Elżbieta Jaworowicz, autorka znanego programu "Sprawa dla reportera" emitowanego na antenie TVP, przygotowuje reportaż o życiu i działalności Johna Borrella oraz jego przygodzie z Expressem Kaszubskim. Dziennikarka wraz z ekipą gościła dziś w Sytnej Górze (gm. Kartuzy) w posiadałości Borrellów.
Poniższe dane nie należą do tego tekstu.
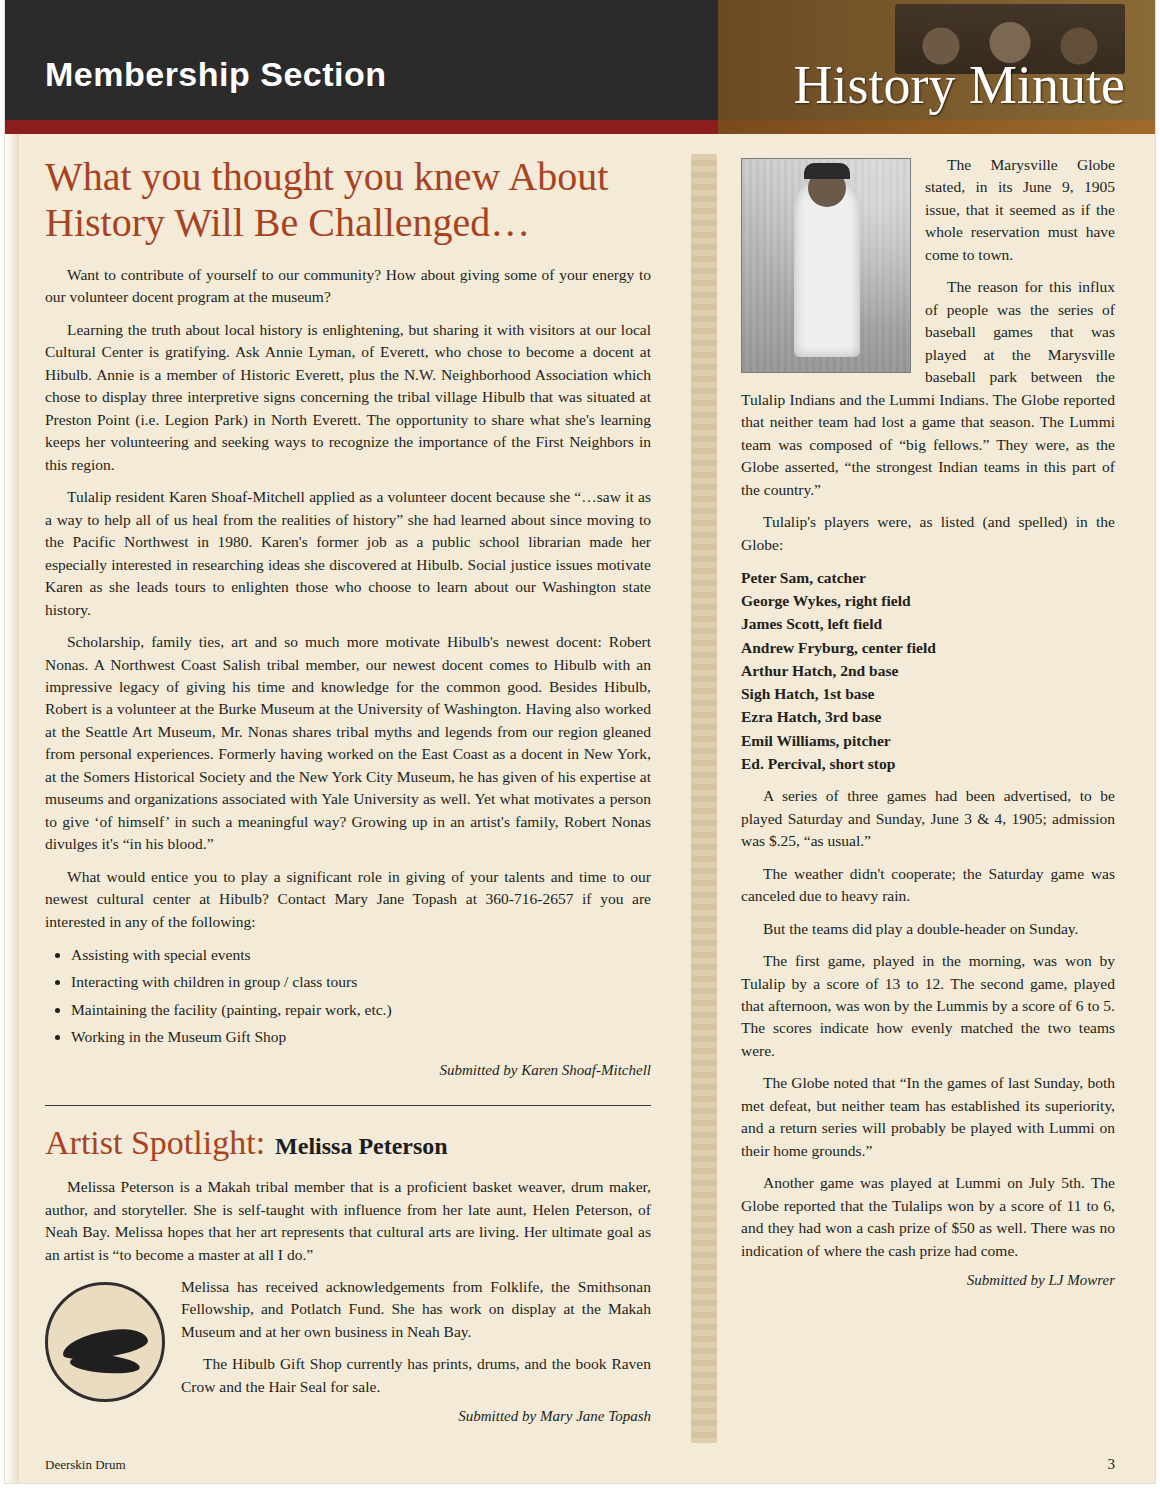Membership Section
History Minute
What you thought you knew About
History Will Be Challenged…
Want to contribute of yourself to our community? How about giving some of your energy to our volunteer docent program at the museum?
Learning the truth about local history is enlightening, but sharing it with visitors at our local Cultural Center is gratifying. Ask Annie Lyman, of Everett, who chose to become a docent at Hibulb. Annie is a member of Historic Everett, plus the N.W. Neighborhood Association which chose to display three interpretive signs concerning the tribal village Hibulb that was situated at Preston Point (i.e. Legion Park) in North Everett. The opportunity to share what she's learning keeps her volunteering and seeking ways to recognize the importance of the First Neighbors in this region.
Tulalip resident Karen Shoaf-Mitchell applied as a volunteer docent because she “…saw it as a way to help all of us heal from the realities of history” she had learned about since moving to the Pacific Northwest in 1980. Karen's former job as a public school librarian made her especially interested in researching ideas she discovered at Hibulb. Social justice issues motivate Karen as she leads tours to enlighten those who choose to learn about our Washington state history.
Scholarship, family ties, art and so much more motivate Hibulb's newest docent: Robert Nonas. A Northwest Coast Salish tribal member, our newest docent comes to Hibulb with an impressive legacy of giving his time and knowledge for the common good. Besides Hibulb, Robert is a volunteer at the Burke Museum at the University of Washington. Having also worked at the Seattle Art Museum, Mr. Nonas shares tribal myths and legends from our region gleaned from personal experiences. Formerly having worked on the East Coast as a docent in New York, at the Somers Historical Society and the New York City Museum, he has given of his expertise at museums and organizations associated with Yale University as well. Yet what motivates a person to give ‘of himself’ in such a meaningful way? Growing up in an artist's family, Robert Nonas divulges it's “in his blood.”
What would entice you to play a significant role in giving of your talents and time to our newest cultural center at Hibulb? Contact Mary Jane Topash at 360-716-2657 if you are interested in any of the following:
Assisting with special events
Interacting with children in group / class tours
Maintaining the facility (painting, repair work, etc.)
Working in the Museum Gift Shop
Submitted by Karen Shoaf-Mitchell
Artist Spotlight:
Melissa Peterson
Melissa Peterson is a Makah tribal member that is a proficient basket weaver, drum maker, author, and storyteller. She is self-taught with influence from her late aunt, Helen Peterson, of Neah Bay. Melissa hopes that her art represents that cultural arts are living. Her ultimate goal as an artist is “to become a master at all I do.”
Melissa has received acknowledgements from Folklife, the Smithsonan Fellowship, and Potlatch Fund. She has work on display at the Makah Museum and at her own business in Neah Bay.
The Hibulb Gift Shop currently has prints, drums, and the book Raven Crow and the Hair Seal for sale.
Submitted by Mary Jane Topash
The Marysville Globe stated, in its June 9, 1905 issue, that it seemed as if the whole reservation must have come to town.
The reason for this influx of people was the series of baseball games that was played at the Marysville baseball park between the Tulalip Indians and the Lummi Indians. The Globe reported that neither team had lost a game that season. The Lummi team was composed of “big fellows.” They were, as the Globe asserted, “the strongest Indian teams in this part of the country.”
Tulalip's players were, as listed (and spelled) in the Globe:
Peter Sam, catcher
George Wykes, right field
James Scott, left field
Andrew Fryburg, center field
Arthur Hatch, 2nd base
Sigh Hatch, 1st base
Ezra Hatch, 3rd base
Emil Williams, pitcher
Ed. Percival, short stop
A series of three games had been advertised, to be played Saturday and Sunday, June 3 & 4, 1905; admission was $.25, “as usual.”
The weather didn't cooperate; the Saturday game was canceled due to heavy rain.
But the teams did play a double-header on Sunday.
The first game, played in the morning, was won by Tulalip by a score of 13 to 12. The second game, played that afternoon, was won by the Lummis by a score of 6 to 5. The scores indicate how evenly matched the two teams were.
The Globe noted that “In the games of last Sunday, both met defeat, but neither team has established its superiority, and a return series will probably be played with Lummi on their home grounds.”
Another game was played at Lummi on July 5th. The Globe reported that the Tulalips won by a score of 11 to 6, and they had won a cash prize of $50 as well. There was no indication of where the cash prize had come.
Submitted by LJ Mowrer
Deerskin Drum
3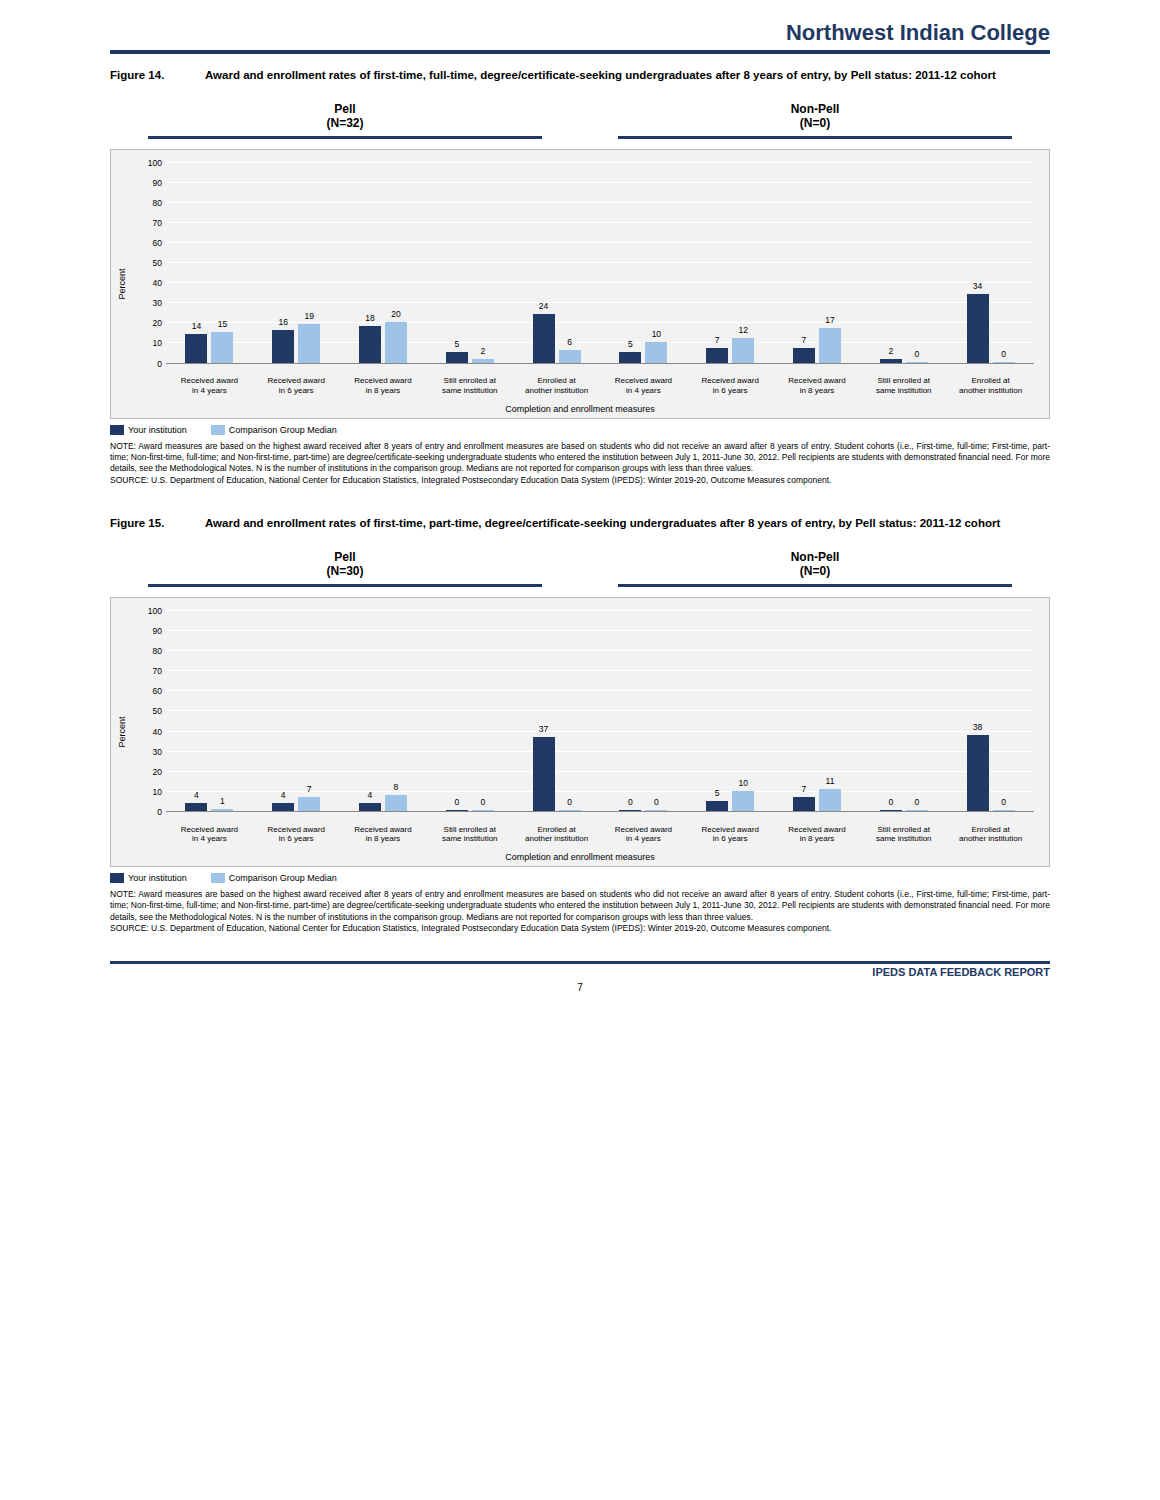Northwest Indian College
Figure 14. Award and enrollment rates of first-time, full-time, degree/certificate-seeking undergraduates after 8 years of entry, by Pell status: 2011-12 cohort
Pell
(N=32)
Non-Pell
(N=0)
Percent
100
90
80
70
60
50
40
30
20
10
0
14
15
16
19
18
20
5
2
24
6
5
10
7
12
7
17
2
0
34
0
Received award
in 4 years
Received award
in 6 years
Received award
in 8 years
Still enrolled at
same institution
Enrolled at
another institution
Received award
in 4 years
Received award
in 6 years
Received award
in 8 years
Still enrolled at
same institution
Enrolled at
another institution
Completion and enrollment measures
Your institution
Comparison Group Median
NOTE: Award measures are based on the highest award received after 8 years of entry and enrollment measures are based on students who did not receive an award after 8 years of entry. Student cohorts (i.e., First-time, full-time; First-time, part-time; Non-first-time, full-time; and Non-first-time, part-time) are degree/certificate-seeking undergraduate students who entered the institution between July 1, 2011-June 30, 2012. Pell recipients are students with demonstrated financial need. For more details, see the Methodological Notes. N is the number of institutions in the comparison group. Medians are not reported for comparison groups with less than three values.
SOURCE: U.S. Department of Education, National Center for Education Statistics, Integrated Postsecondary Education Data System (IPEDS): Winter 2019-20, Outcome Measures component.
Figure 15. Award and enrollment rates of first-time, part-time, degree/certificate-seeking undergraduates after 8 years of entry, by Pell status: 2011-12 cohort
Pell
(N=30)
Non-Pell
(N=0)
Percent
100
90
80
70
60
50
40
30
20
10
0
4
1
4
7
4
8
0
0
37
0
0
0
5
10
7
11
0
0
38
0
Received award
in 4 years
Received award
in 6 years
Received award
in 8 years
Still enrolled at
same institution
Enrolled at
another institution
Received award
in 4 years
Received award
in 6 years
Received award
in 8 years
Still enrolled at
same institution
Enrolled at
another institution
Completion and enrollment measures
Your institution
Comparison Group Median
NOTE: Award measures are based on the highest award received after 8 years of entry and enrollment measures are based on students who did not receive an award after 8 years of entry. Student cohorts (i.e., First-time, full-time; First-time, part-time; Non-first-time, full-time; and Non-first-time, part-time) are degree/certificate-seeking undergraduate students who entered the institution between July 1, 2011-June 30, 2012. Pell recipients are students with demonstrated financial need. For more details, see the Methodological Notes. N is the number of institutions in the comparison group. Medians are not reported for comparison groups with less than three values.
SOURCE: U.S. Department of Education, National Center for Education Statistics, Integrated Postsecondary Education Data System (IPEDS): Winter 2019-20, Outcome Measures component.
IPEDS DATA FEEDBACK REPORT
7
John Borrell, Nowozelandczyk od 15 lat mieszkający na Kaszubach, założyciel Expressu Kaszubskiego i do niedawna właściciel gazety, opowiadał o początkach swojej działalności w Sytnej Górze, o walkach z administracyjną machiną i przeciwnościach, które musiał pokonywać, by realizować swoje zamierzenia związane z "Kania Lodge":http://kanialodge.com.pl/.
- Mimo wszystko Kaszuby to najpiękniejsze miejsce spośród tych, które widziałem i dlatego nie żałuję, że się tutaj osiedliłem - mówił John Borrell w rozmowie z Elżbietą Jaworowicz.
Autorka programu pytała o dziennikarską przeszłość właściciela posiadłości na Sytnej Górze oraz jego spojrzenie na polskie problemy. Jednym z wątków reportażu jest też przygoda Johna Borrella z Expressem Kaszubskim. Elżbieta Jaworowska chce pokazać znaczenie gazety dla lokalnego środowiska i jej przeobrażenie w serwis internetowy.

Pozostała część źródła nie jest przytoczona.